Create Mesh and Solve PDE

Initialize the mesh.

`generateMesh(model);`

Solve the PDE.

`results = solvepde(model);`

Examine the Solution in a Contour Slice Plot

Create a grid and interpolate the solution to the grid.

```[X,Y,Z] = meshgrid(0:135,0:35,0:61); V = interpolateSolution(results,X,Y,Z); V = reshape(V,size(X));```

Create a contour slice plot for five fixed values of the `y`-coordinate.

```figure colormap jet contourslice(X,Y,Z,V,[],0:4:16,[]) xlabel('x') ylabel('y') zlabel('z') xlim([0,100]) ylim([0,20]) zlim([0,50]) axis equal view(-50,22) colorbar```

The particle has the largest mean exit time near the point $\left(x,y,z\right)=\left(100,0,0\right)$.

Use Gradients for Quiver and Streamline Plots

Examine the solution in more detail by evaluating the gradient of the solution. Use a rather coarse mesh so that you can see the details on the quiver and streamline plots.

```[X,Y,Z] = meshgrid(1:9:99,1:3:20,1:6:50); [gradx,grady,gradz] = evaluateGradient(results,X,Y,Z);```

Plot the gradient vectors. First reshape the approximate gradients to the shape of the mesh.

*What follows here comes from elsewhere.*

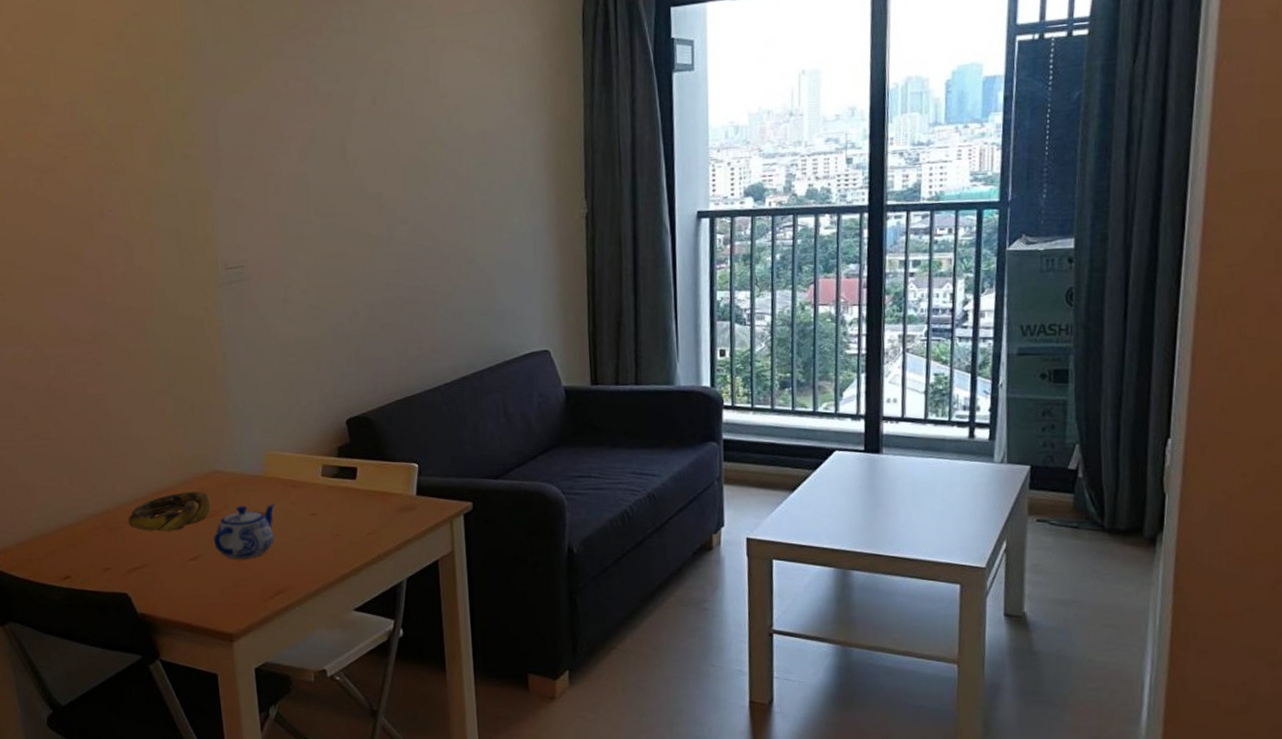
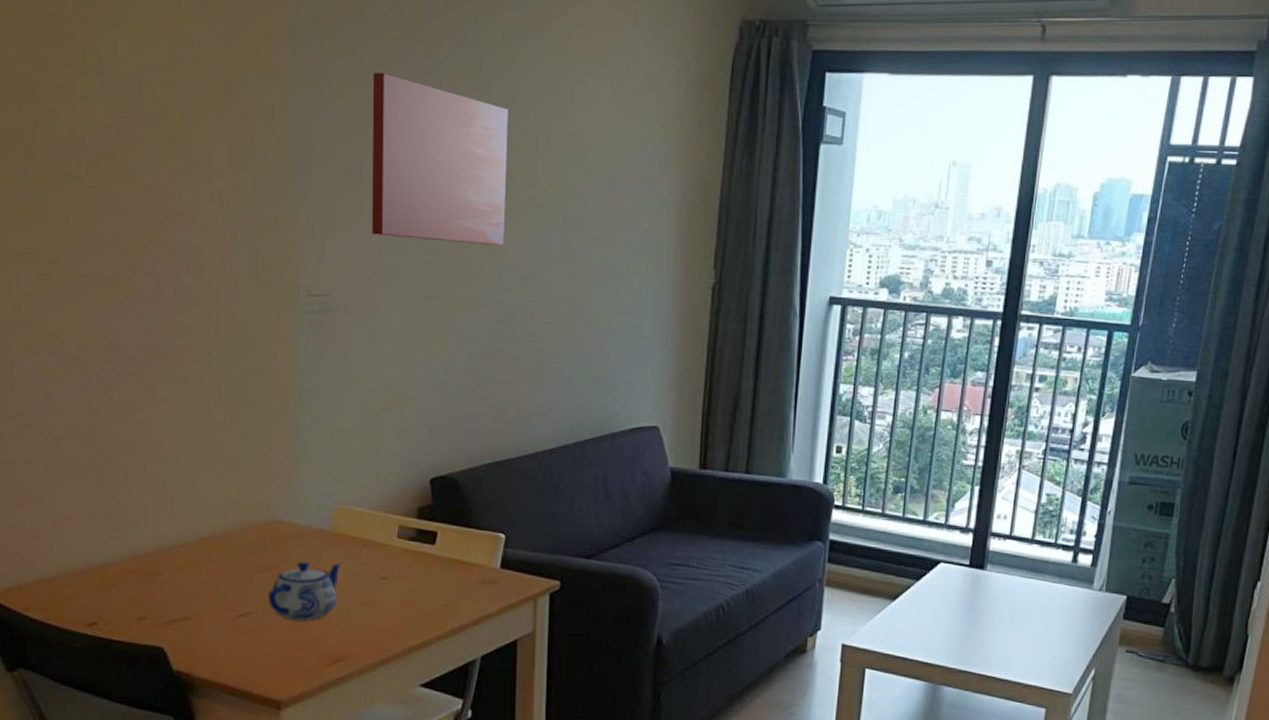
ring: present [128,491,212,532] -> none [170,540,269,583]
wall art: none [264,66,392,208] -> present [372,72,509,246]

```gradx = reshape(gradx,size(X)); grady = reshape(grady,size(Y)); gradz = reshape(gradz,size(Z)); figure quiver3(X,Y,Z,gradx,grady,gradz) axis equal xlabel 'x' ylabel 'y' zlabel 'z' title('Quiver Plot of Estimated Gradient of Solution')```

Plot the streamlines of the approximate gradient. Start the streamlines from a sparser set of initial points.

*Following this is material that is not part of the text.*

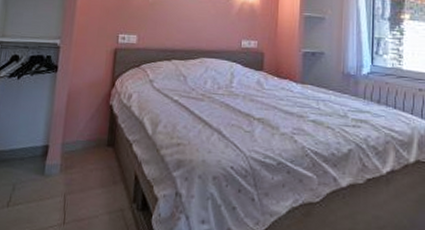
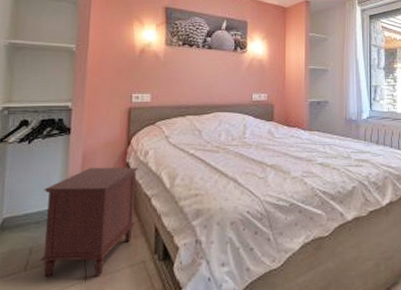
nightstand: none [22,107,122,220] -> present [40,167,139,277]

```hold on [sx,sy,sz] = meshgrid([1,46],1:6:20,1:12:50); streamline(X,Y,Z,gradx,grady,gradz,sx,sy,sz) title('Quiver Plot with Streamlines') hold off```

The streamlines show that small values of `y` and `z` give larger mean exit times. They also show that the `x`-coordinate has a significant effect on `u` when `x` is small, but when `x` is greater than 40, the larger values have little effect on `u`. Similarly, when `z` is less than 20, its values have little effect on `u`.